▶ Exercise goal
The whole listing, from first line to last: copy it exactly.

▶ Supplied material
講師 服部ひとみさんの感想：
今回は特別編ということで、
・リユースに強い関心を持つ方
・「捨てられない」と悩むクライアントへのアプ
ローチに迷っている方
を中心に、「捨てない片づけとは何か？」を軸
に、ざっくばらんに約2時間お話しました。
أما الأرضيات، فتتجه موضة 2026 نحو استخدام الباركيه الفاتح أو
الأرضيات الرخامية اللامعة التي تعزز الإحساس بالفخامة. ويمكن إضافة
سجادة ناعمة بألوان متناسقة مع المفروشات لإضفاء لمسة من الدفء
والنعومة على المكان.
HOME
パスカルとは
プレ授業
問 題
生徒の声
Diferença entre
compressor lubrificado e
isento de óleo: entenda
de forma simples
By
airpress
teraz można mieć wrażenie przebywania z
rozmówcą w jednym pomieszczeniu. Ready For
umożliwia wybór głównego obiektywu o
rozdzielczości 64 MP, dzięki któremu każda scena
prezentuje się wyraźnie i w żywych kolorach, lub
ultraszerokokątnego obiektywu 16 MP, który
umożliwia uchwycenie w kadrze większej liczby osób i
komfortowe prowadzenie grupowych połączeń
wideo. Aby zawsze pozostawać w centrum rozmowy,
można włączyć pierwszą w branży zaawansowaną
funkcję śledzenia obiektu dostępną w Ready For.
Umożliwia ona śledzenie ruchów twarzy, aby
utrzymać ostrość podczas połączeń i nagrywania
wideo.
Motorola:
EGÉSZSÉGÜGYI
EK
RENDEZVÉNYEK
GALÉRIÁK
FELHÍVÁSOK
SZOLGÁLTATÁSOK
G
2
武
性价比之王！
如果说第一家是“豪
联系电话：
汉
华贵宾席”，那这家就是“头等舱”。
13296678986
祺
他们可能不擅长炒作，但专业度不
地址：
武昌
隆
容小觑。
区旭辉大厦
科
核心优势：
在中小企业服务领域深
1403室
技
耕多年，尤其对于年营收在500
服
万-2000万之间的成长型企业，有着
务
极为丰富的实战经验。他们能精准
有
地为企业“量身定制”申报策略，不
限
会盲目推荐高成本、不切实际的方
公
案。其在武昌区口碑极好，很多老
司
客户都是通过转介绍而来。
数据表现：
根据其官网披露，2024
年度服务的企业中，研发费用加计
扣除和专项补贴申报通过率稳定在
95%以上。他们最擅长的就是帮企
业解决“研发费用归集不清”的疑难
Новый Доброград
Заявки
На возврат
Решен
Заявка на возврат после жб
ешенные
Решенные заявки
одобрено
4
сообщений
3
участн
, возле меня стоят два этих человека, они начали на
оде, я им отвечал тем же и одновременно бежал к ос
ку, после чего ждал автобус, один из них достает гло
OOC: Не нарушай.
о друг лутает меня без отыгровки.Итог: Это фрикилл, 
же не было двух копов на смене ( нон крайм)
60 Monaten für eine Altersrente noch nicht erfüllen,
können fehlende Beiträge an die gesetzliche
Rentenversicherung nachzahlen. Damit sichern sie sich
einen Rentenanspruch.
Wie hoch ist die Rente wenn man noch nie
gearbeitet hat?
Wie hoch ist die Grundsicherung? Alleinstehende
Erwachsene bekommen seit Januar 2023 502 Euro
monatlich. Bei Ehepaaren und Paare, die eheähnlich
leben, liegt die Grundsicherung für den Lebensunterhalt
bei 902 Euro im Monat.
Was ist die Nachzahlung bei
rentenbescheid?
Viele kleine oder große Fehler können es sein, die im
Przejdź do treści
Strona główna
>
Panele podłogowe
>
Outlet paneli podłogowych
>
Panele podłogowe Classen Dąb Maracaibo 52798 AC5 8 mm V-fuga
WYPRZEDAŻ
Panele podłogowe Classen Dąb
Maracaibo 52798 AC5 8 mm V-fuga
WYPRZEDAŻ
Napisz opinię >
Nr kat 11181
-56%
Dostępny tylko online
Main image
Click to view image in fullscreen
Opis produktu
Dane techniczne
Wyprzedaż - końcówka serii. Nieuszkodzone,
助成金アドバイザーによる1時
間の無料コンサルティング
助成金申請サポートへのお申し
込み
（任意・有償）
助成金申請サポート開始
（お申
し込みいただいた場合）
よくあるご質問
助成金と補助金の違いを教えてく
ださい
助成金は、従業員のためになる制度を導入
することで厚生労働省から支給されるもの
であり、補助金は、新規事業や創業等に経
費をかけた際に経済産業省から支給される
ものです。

▶ Result below
講師 服部ひとみさんの感想：
今回は特別編ということで、
・リユースに強い関心を持つ方
・「捨てられない」と悩むクライアントへのアプ
ローチに迷っている方
を中心に、「捨てない片づけとは何か？」を軸
に、ざっくばらんに約2時間お話しました。
أما الأرضيات، فتتجه موضة 2026 نحو استخدام الباركيه الفاتح أو
الأرضيات الرخامية اللامعة التي تعزز الإحساس بالفخامة. ويمكن إضافة
سجادة ناعمة بألوان متناسقة مع المفروشات لإضفاء لمسة من الدفء
والنعومة على المكان.
HOME
パスカルとは
プレ授業
問 題
生徒の声
Diferença entre
compressor lubrificado e
isento de óleo: entenda
de forma simples
By
airpress
teraz można mieć wrażenie przebywania z
rozmówcą w jednym pomieszczeniu. Ready For
umożliwia wybór głównego obiektywu o
rozdzielczości 64 MP, dzięki któremu każda scena
prezentuje się wyraźnie i w żywych kolorach, lub
ultraszerokokątnego obiektywu 16 MP, który
umożliwia uchwycenie w kadrze większej liczby osób i
komfortowe prowadzenie grupowych połączeń
wideo. Aby zawsze pozostawać w centrum rozmowy,
można włączyć pierwszą w branży zaawansowaną
funkcję śledzenia obiektu dostępną w Ready For.
Umożliwia ona śledzenie ruchów twarzy, aby
utrzymać ostrość podczas połączeń i nagrywania
wideo.
Motorola:
EGÉSZSÉGÜGYI
EK
RENDEZVÉNYEK
GALÉRIÁK
FELHÍVÁSOK
SZOLGÁLTATÁSOK
G
2
武
性价比之王！
如果说第一家是“豪
联系电话：
汉
华贵宾席”，那这家就是“头等舱”。
13296678986
祺
他们可能不擅长炒作，但专业度不
地址：
武昌
隆
容小觑。
区旭辉大厦
科
核心优势：
在中小企业服务领域深
1403室
技
耕多年，尤其对于年营收在500
服
万-2000万之间的成长型企业，有着
务
极为丰富的实战经验。他们能精准
有
地为企业“量身定制”申报策略，不
限
会盲目推荐高成本、不切实际的方
公
案。其在武昌区口碑极好，很多老
司
客户都是通过转介绍而来。
数据表现：
根据其官网披露，2024
年度服务的企业中，研发费用加计
扣除和专项补贴申报通过率稳定在
95%以上。他们最擅长的就是帮企
业解决“研发费用归集不清”的疑难
Новый Доброград
Заявки
На возврат
Решен
Заявка на возврат после жб
ешенные
Решенные заявки
одобрено
4
сообщений
3
участн
, возле меня стоят два этих человека, они начали на
оде, я им отвечал тем же и одновременно бежал к ос
ку, после чего ждал автобус, один из них достает гло
OOC: Не нарушай.
о друг лутает меня без отыгровки.Итог: Это фрикилл, 
же не было двух копов на смене ( нон крайм)
60 Monaten für eine Altersrente noch nicht erfüllen,
können fehlende Beiträge an die gesetzliche
Rentenversicherung nachzahlen. Damit sichern sie sich
einen Rentenanspruch.
Wie hoch ist die Rente wenn man noch nie
gearbeitet hat?
Wie hoch ist die Grundsicherung? Alleinstehende
Erwachsene bekommen seit Januar 2023 502 Euro
monatlich. Bei Ehepaaren und Paare, die eheähnlich
leben, liegt die Grundsicherung für den Lebensunterhalt
bei 902 Euro im Monat.
Was ist die Nachzahlung bei
rentenbescheid?
Viele kleine oder große Fehler können es sein, die im
Przejdź do treści
Strona główna
>
Panele podłogowe
>
Outlet paneli podłogowych
>
Panele podłogowe Classen Dąb Maracaibo 52798 AC5 8 mm V-fuga
WYPRZEDAŻ
Panele podłogowe Classen Dąb
Maracaibo 52798 AC5 8 mm V-fuga
WYPRZEDAŻ
Napisz opinię >
Nr kat 11181
-56%
Dostępny tylko online
Main image
Click to view image in fullscreen
Opis produktu
Dane techniczne
Wyprzedaż - końcówka serii. Nieuszkodzone,
助成金アドバイザーによる1時
間の無料コンサルティング
助成金申請サポートへのお申し
込み
（任意・有償）
助成金申請サポート開始
（お申
し込みいただいた場合）
よくあるご質問
助成金と補助金の違いを教えてく
ださい
助成金は、従業員のためになる制度を導入
することで厚生労働省から支給されるもの
であり、補助金は、新規事業や創業等に経
費をかけた際に経済産業省から支給される
ものです。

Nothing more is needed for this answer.